During finals week of last quarter, the UC Regents, who control $90 billion worth of investments for the entire University of California system, quietly divested $150 million from Sunoco and Energy Transfer Partners, two companies responsible for building the controversial Dakota Access Pipeline (DAPL).

“Social pressure” and “de-risking” were amongst some of the main reasons for divesting from the two fossil fuel corporations. However, the hypocrisy of our world-renowned public university system that continues to exacerbate the climate crisis by investing in fossil fuel companies while simultaneously trying to achieve carbon neutrality by 2025 is truly mind-boggling.

The success of all of our efforts toward building a sustainable future is undermined by the UC’s investments in fossil fuels. UC campuses claim to be some of the greenest of the public universities, offer courses on climate change, environmental justice and indigenous people’s sovereignty and are world leaders providing cutting-edge research on sustainability. As the struggle over DAPL became both controversial and political, so did the UC’s investment in the pipeline, causing the Regents to divest.
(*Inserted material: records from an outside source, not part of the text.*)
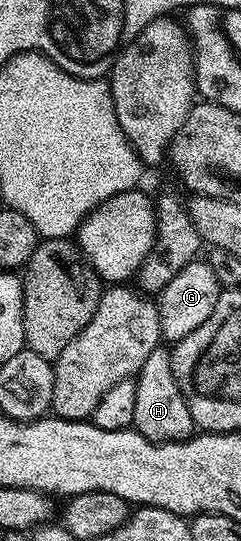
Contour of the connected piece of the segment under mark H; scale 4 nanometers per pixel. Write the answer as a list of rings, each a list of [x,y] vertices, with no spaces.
[[[163,346],[156,347],[154,353],[146,357],[146,365],[142,365],[139,375],[135,376],[136,396],[132,427],[152,443],[182,443],[193,438],[194,424],[187,398],[174,377],[171,354],[164,350]]]

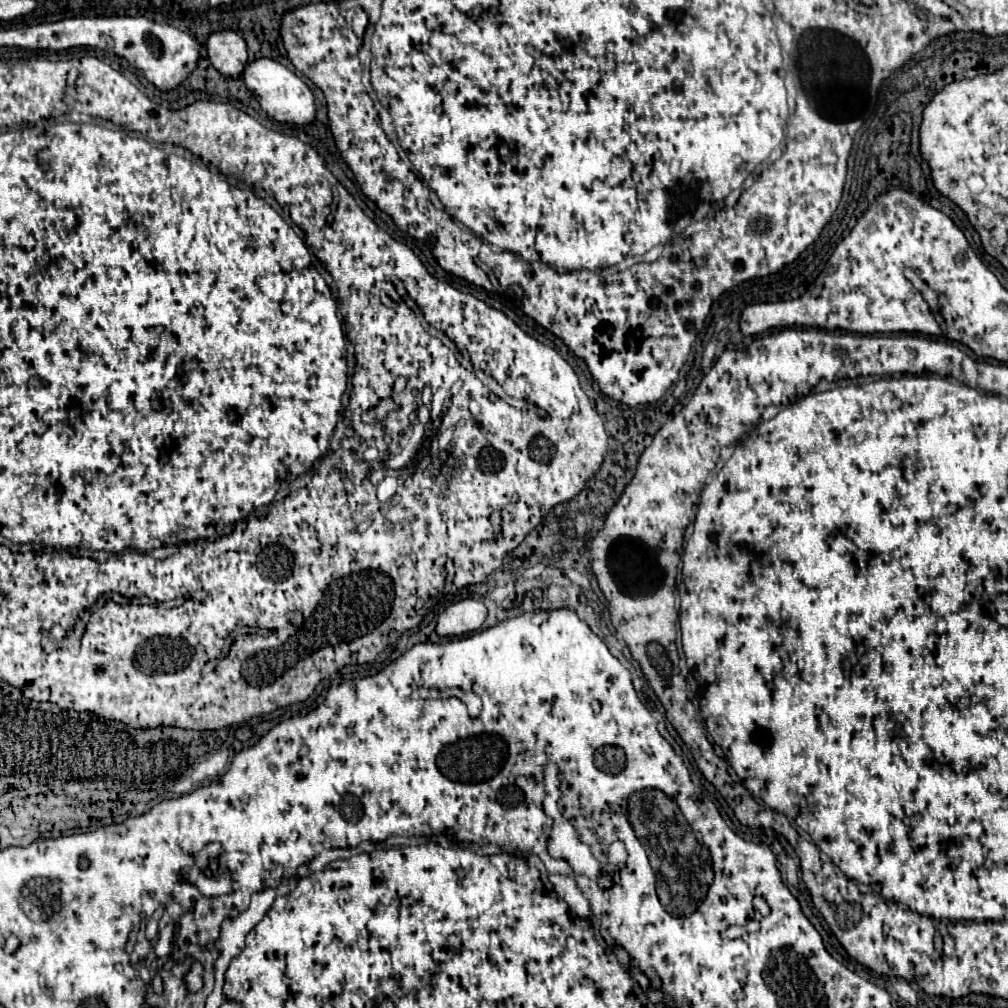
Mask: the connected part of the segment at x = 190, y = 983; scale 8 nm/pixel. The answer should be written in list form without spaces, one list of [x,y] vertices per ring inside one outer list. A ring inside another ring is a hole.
[[[193,962],[189,972],[185,974],[185,986],[189,992],[197,992],[203,986],[203,964]]]

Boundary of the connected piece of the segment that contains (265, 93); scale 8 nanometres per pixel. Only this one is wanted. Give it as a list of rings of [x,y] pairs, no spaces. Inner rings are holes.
[[[271,58],[255,60],[245,68],[243,82],[253,92],[253,96],[261,104],[261,108],[273,120],[283,122],[283,124],[291,124],[291,126],[303,126],[303,124],[311,124],[315,120],[317,110],[315,110],[315,100],[313,100],[311,90],[307,88],[307,84],[299,76],[295,76],[283,64],[279,64]]]

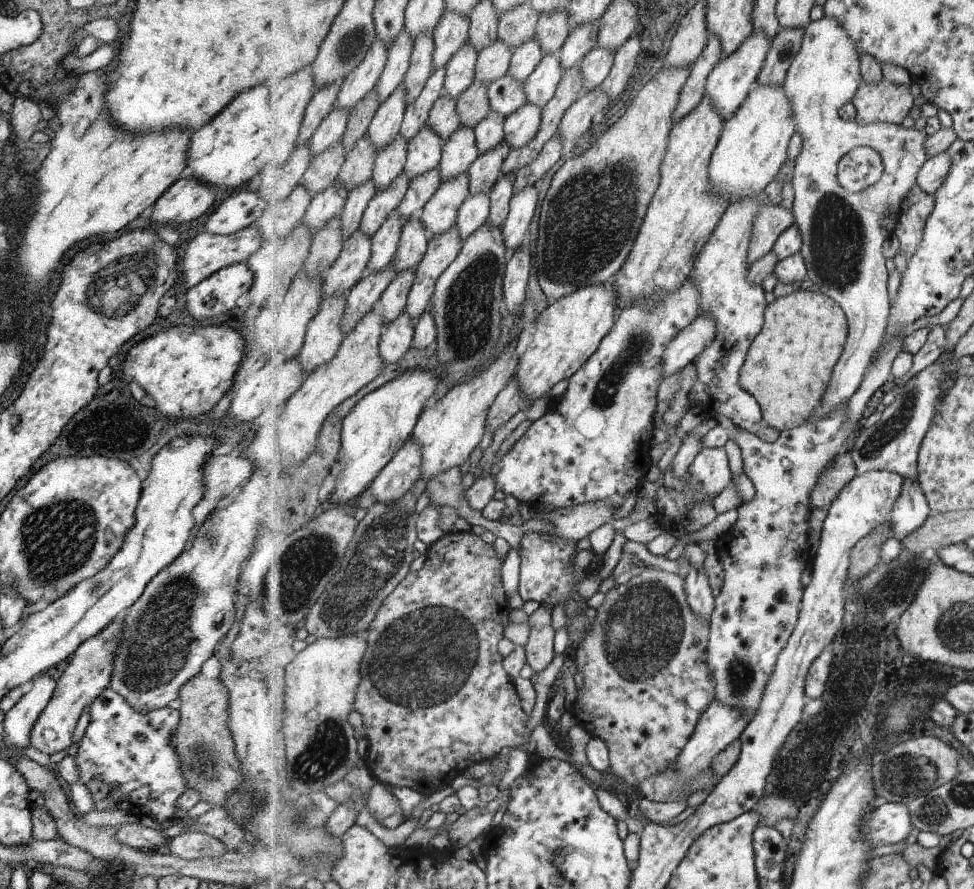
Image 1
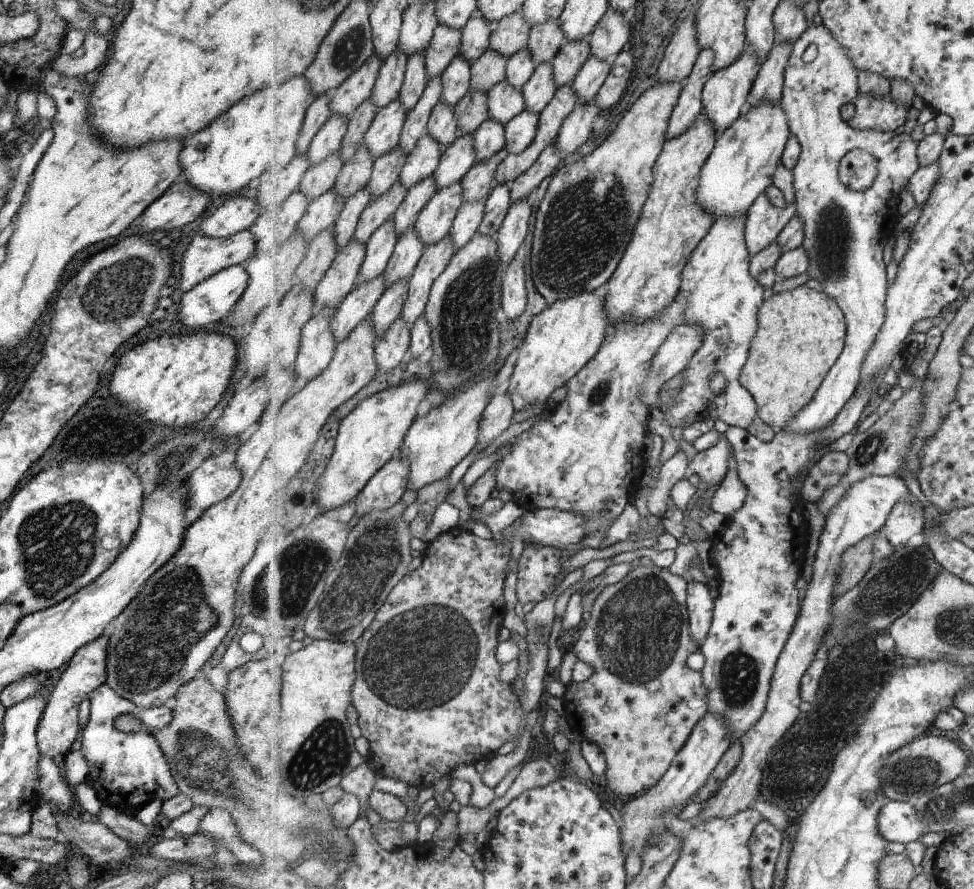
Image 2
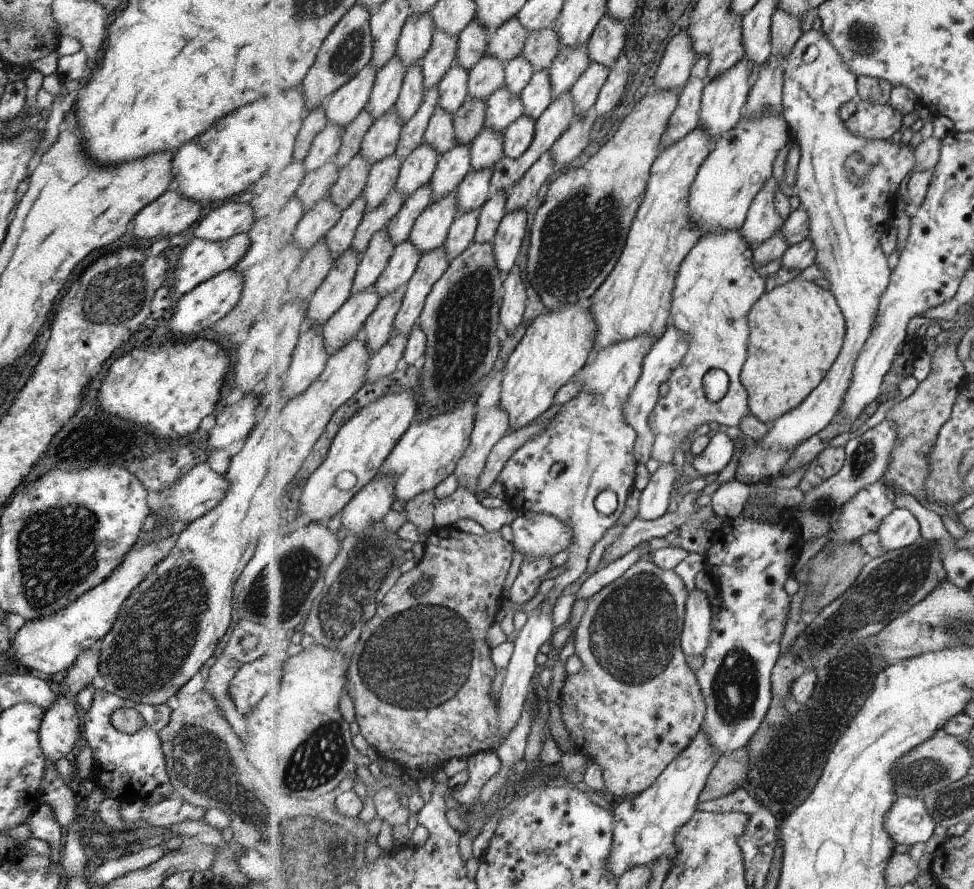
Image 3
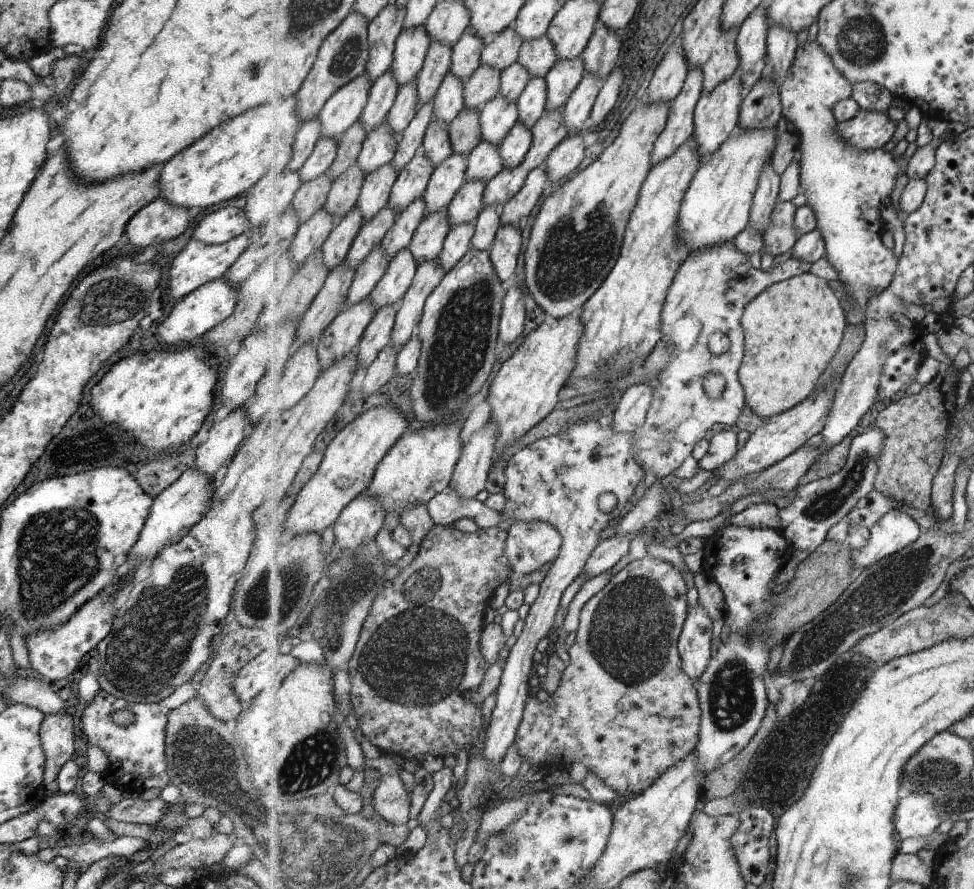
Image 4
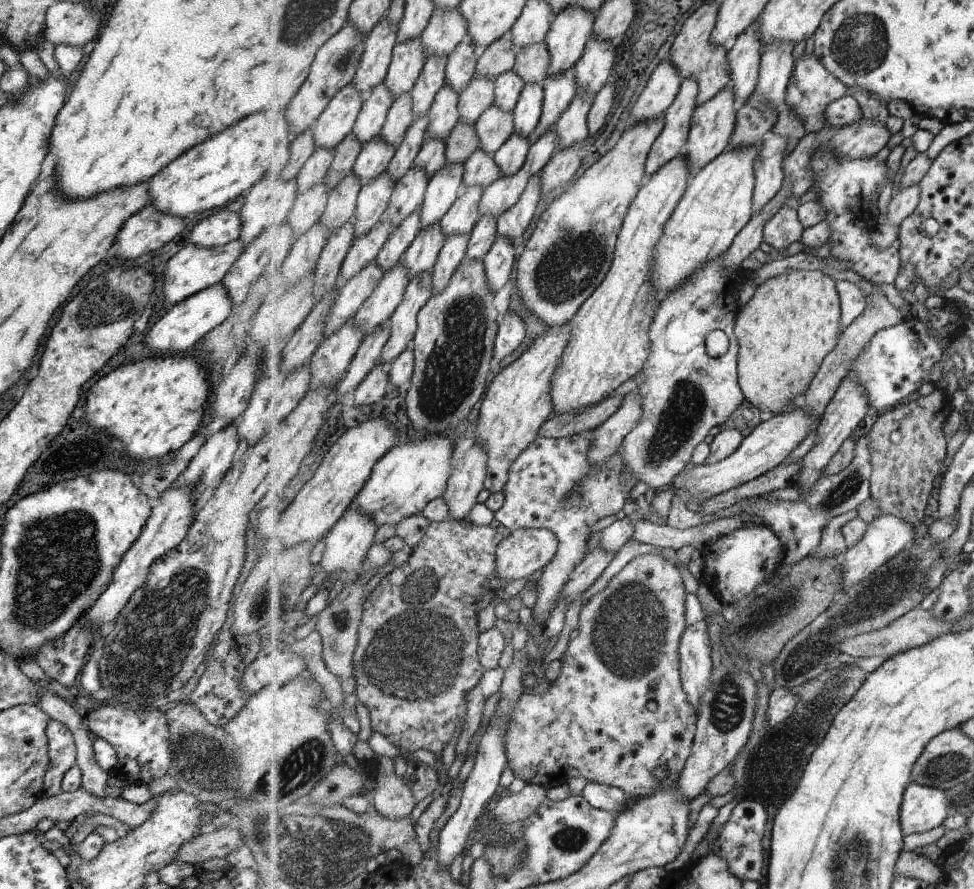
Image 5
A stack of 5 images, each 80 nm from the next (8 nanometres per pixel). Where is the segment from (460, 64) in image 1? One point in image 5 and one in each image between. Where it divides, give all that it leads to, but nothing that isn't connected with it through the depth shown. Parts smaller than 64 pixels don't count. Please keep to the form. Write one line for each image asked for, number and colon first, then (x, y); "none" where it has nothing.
2: (456, 79)
3: (453, 87)
4: (449, 102)
5: (444, 114)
Art by Nathan Campos / Daily Nexus

We need our Regents to go further; DAPL was the most obvious example, but it’s far from the only one. Wherever there is fossil fuel extraction, there are environmental injustices. Something has to change, and, slowly but surely, the tide is turning away from fossil fuels and toward clean energy that works for everyone. On a global scale, the fossil fuel divestment movement has shown no signs of slowing down, as institutions like the Rockefellers Brothers Fund and cities from Berkeley to Melbourne have collectively pledged to divest $5.5 trillion worth of assets from fossil fuel corporations.

When it was learned that the UC was directly investing in the DAPL, tensions boiled over across UC campuses, resulting in protests, acts of solidarity with indigenous peoples, petitions to divest and even a coordinated UC-wide call-in disrupting phone lines at the office of the Regents. Perhaps it was all the “social pressure,” or perhaps it was the risky nature of investing in fossil fuels as renewable sources of energy become cheaper. I’d like to think it was a combination of both that caused the Regents to divest another $150 million from fossil fuel companies.

Although the UC’s pledge to divest from Sunoco and Energy Transfer Partners wasn’t enough to completely halt or even slow the construction of DAPL, it still serves as a small victory for the divestment movement. It’s estimated that the UC still has roughly $2.6 billion invested in fossil fuel corporations. However, if we can learn anything from this, it’s that the Regents are both susceptible to social and environmental pressure and are beginning to comprehend the growing economic risk of investing in fossil fuels. The UC wants to continue to maintain its pristine image as leaders in the world in terms of higher public education and sustainability.

Something has to change, and, slowly but surely, the tide is turning away from fossil fuels and toward clean energy that works for everyone.

Consequently, it’s no wonder you never knew that we, (yes, we, our tuition), were funding the DAPL in the first place or that you never heard that we just recently divested, or perhaps even that back in 2015 the UC announced a $200 million divestment of all coal and tar sands investments. It’s crucial that we as students, faculty and staff hold the UC responsible for the values it claims to uphold.

Far too often, students underestimate the power we have on our own universities and fail to question the status quo. $2.6 billion is a daunting number, I know, and getting the UC to fully divest from all fossil fuel investments seems like an even more daunting task, but during the week of May 8, Fossil Free UC is aiming to change just that, holding our biggest action of the year. We hope you will join us. In the words of Rage Against the Machine’s Zack de la Rocha, “It has to start somewhere, it has to start sometime, what better place than here, what better time than now?”